Exercise objective:
Copy the lines of the data below word for word, from the line with "0.000 to 0.025" up to and including the line with "What is the average value?".

Extracted data entries:
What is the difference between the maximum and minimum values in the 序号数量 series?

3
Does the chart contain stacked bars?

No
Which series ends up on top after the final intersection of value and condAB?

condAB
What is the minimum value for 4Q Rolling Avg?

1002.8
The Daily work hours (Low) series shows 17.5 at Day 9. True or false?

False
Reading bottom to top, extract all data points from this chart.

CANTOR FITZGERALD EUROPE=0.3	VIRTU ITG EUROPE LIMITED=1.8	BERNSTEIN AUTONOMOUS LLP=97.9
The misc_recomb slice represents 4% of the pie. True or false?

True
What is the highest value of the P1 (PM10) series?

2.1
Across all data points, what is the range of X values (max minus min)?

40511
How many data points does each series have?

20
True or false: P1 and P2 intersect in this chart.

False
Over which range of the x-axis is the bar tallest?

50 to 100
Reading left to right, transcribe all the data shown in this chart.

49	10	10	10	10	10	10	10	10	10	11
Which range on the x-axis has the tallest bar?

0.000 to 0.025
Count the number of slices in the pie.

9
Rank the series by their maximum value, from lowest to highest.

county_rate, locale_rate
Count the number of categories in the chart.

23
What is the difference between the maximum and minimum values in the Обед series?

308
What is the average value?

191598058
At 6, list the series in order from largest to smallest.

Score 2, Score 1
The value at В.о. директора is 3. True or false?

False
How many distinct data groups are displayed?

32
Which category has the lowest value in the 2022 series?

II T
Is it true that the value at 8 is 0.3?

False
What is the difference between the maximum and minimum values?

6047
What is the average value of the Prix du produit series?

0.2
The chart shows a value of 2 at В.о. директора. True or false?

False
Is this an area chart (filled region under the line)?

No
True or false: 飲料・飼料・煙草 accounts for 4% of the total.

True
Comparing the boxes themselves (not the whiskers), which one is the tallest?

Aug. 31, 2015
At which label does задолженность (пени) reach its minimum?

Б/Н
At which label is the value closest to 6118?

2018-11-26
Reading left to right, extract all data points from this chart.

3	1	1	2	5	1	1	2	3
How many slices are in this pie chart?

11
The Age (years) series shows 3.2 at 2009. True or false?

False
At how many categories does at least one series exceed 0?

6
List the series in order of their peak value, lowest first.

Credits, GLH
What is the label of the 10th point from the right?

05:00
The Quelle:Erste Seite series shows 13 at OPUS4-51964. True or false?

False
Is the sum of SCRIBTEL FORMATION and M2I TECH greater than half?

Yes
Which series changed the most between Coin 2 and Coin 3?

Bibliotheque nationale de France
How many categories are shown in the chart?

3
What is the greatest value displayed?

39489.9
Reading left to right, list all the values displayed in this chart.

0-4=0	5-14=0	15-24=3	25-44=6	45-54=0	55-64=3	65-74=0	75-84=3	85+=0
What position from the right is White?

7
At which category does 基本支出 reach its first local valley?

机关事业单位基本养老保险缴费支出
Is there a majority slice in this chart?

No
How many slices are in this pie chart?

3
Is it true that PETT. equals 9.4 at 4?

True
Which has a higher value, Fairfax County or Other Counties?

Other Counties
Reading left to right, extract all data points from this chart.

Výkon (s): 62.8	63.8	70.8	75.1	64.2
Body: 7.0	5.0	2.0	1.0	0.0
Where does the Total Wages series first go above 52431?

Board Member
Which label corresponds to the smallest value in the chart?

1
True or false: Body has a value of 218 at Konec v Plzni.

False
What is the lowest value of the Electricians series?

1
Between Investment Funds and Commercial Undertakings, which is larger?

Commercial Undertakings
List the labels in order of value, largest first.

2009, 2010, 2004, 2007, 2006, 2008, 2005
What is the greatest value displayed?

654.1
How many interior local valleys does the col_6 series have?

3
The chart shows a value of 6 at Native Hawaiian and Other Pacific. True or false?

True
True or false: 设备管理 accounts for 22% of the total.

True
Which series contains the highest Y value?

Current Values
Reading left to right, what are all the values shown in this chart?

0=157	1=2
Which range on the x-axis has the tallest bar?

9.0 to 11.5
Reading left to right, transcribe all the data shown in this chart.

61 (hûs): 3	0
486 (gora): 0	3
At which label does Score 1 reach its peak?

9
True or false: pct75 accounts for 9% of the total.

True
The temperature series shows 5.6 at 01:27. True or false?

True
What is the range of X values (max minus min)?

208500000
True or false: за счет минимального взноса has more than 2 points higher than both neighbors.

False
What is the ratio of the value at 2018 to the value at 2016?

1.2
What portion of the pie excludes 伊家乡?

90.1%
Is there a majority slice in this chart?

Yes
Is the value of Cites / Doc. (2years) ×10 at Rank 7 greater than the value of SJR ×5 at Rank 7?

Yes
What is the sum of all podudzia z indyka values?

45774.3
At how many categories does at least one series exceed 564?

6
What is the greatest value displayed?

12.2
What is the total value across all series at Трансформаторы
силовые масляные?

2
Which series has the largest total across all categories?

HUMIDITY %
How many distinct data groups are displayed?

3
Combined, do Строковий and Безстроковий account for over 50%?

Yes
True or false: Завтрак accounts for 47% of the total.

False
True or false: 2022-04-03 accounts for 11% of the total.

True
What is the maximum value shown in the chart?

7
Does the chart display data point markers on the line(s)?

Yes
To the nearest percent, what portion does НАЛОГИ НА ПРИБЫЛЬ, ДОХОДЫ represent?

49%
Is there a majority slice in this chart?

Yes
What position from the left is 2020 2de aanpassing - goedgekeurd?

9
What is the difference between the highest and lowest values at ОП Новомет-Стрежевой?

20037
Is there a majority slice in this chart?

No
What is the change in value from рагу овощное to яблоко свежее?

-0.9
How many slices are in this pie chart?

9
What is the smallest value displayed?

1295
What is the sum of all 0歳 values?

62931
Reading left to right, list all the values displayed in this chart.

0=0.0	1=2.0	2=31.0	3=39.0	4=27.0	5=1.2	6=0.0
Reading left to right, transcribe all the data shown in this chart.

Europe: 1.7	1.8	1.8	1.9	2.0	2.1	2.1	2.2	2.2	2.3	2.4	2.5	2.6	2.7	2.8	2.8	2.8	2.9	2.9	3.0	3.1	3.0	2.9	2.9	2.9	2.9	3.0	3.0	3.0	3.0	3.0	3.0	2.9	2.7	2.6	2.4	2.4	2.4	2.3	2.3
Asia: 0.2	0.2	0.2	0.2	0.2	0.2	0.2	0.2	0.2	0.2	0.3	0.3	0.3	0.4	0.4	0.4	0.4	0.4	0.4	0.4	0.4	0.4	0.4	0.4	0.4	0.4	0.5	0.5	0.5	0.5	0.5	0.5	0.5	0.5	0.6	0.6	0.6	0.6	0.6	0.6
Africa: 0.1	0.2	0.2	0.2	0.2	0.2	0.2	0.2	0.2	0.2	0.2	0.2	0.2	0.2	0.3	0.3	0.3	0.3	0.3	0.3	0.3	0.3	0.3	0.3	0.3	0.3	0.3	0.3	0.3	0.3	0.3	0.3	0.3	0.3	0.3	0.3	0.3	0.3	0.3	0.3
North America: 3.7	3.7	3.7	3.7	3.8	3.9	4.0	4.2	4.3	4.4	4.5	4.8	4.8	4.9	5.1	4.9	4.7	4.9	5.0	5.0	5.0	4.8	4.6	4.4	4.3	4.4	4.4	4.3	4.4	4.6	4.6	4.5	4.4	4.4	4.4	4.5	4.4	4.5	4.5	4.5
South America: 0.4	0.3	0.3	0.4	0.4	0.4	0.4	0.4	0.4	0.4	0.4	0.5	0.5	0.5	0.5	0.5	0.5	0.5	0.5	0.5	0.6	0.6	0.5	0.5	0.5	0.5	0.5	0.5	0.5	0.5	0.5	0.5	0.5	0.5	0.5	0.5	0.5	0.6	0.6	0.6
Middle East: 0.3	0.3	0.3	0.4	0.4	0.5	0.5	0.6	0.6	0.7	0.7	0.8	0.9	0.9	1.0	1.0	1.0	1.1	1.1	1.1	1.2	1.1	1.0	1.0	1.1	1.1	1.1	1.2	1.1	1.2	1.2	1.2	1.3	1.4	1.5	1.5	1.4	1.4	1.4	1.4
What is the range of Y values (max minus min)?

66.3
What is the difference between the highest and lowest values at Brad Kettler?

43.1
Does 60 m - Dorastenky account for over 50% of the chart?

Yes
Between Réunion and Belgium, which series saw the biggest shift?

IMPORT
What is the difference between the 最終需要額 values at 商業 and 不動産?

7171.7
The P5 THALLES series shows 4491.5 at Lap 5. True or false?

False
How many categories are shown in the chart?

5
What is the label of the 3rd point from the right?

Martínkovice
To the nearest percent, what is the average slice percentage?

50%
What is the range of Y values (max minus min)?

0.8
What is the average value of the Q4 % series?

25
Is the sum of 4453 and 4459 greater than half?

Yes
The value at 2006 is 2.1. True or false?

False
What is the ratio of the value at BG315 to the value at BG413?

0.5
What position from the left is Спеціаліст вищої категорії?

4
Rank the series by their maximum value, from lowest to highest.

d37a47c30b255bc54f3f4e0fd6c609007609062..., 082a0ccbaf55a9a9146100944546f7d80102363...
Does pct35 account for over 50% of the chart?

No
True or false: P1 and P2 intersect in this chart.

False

Response area:
0.000 to 0.025
Count the number of slices in the pie.

9
Rank the series by their maximum value, from lowest to highest.

county_rate, locale_rate
Count the number of categories in the chart.

23
What is the difference between the maximum and minimum values in the Обед series?

308
What is the average value?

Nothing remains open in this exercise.